Black kangaroo paws make an excellent cut flower and last in a vase for weeks.
If you missed the boat with planting out everlasting seeds, a plethora of everlastings is available in pots during September. All the pink and white and yellow rhodanthe look great en masse, as does the bright buttercup yellow schoenia.
Zanthorrea Nursery in Maida Vale has some rare and hard-to-find goodies in at the moment. If you are looking for something unusual, try adenanthos detmoldii. Only found around Augusta, it has yellow/orange flowers and grows to 1m high.
Conostylis setigera Lemon Lights is a dwarf-clumping perennial with bright yellow flowers. This particular Conostylis makes a great border plant for smaller gardens. It only grows to 15cm high and clumps up to 50cm wide.

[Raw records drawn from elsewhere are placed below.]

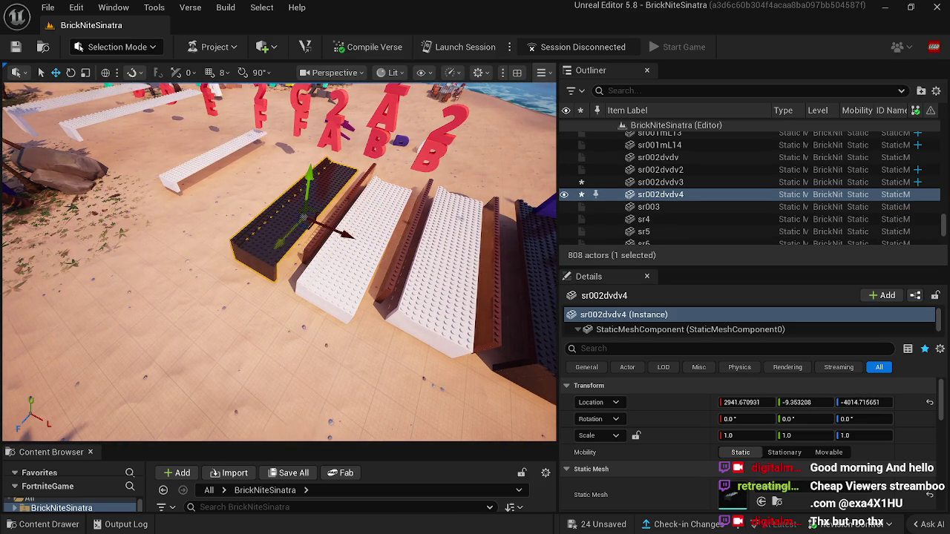
left_click(314, 244)
mouse_move(314, 245)
left_mouse_down()
mouse_move(274, 268)
mouse_move(236, 349)
left_mouse_up()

A well-known local plant that is not often available in garden centres is grevillea synaphea. It has slightly prickly foliage to around 30cm high and 50cm wide, with showy cream flowers in winter and spring. Although it grows naturally in the gravels of the Darling Range, it makes itself quite at home in our sandplain gardens.
I have a real soft spot for the new improved version of the Flannel flower Actinotus helianthi Starbright, with its grey-green foliage and white daisy-like flowers. They are a short-lived perennial but worth a spot in every native garden.
Other great natives include pimelea White Solitaire, the native rice flower with a profusion of flowers on a 50cm high shrub; grevillea Billy Bonkers, an outstanding small shrub or ground cover with brilliant red flowers; and alyogyne Blue Heeler, the smaller version of the native hibiscus but with normal-sized purple flowers on a small 50cm shrub.
Ozothamnus Radiance is a new improved form with a more compact habit and has a mass of pure white flowers from August through to May. It grows to 1.5m in height.
Spring is a busy time to get planting in the vegie patch. It's the best time to plant out climbing and dwarf beans, capsicums, chillies, cucumbers, eggplant, spring onions, sweet corn, tomatoes and zucchini.
Try some of the heirloom beans such as Lazy Housewife, which is stringless and crops well.
Violet Queen has beautiful deep purple beans and flowers and crops for more than three months.
If space is a problem for climbing beans, try Baby Bean Sun Baby. It's a sweet little stringless bean growing to only 30cm tall but yields more than 500g per plant.
My pick of eggplants is Listada di Gandia, an heirloom Italian that matures early and has gorgeous stripes and seedless fruit. Slim Jim is a great one for barbecues because it is as it suggests: it's thin and crops within 13 weeks.
If zucchinis are your thing, try something a bit different. Blanco Lungo Cylindrico is a pale green zucchini that matures in only 10 weeks from seed.
Kids will love to see the trombone zucchini Tromboncino, which has pale lime-coloured fruit. It is at its best when you harvest it at around 20cm long but let some get to 1m. When you see zucchini flowers in the markets in Italy, they come from this zucchini.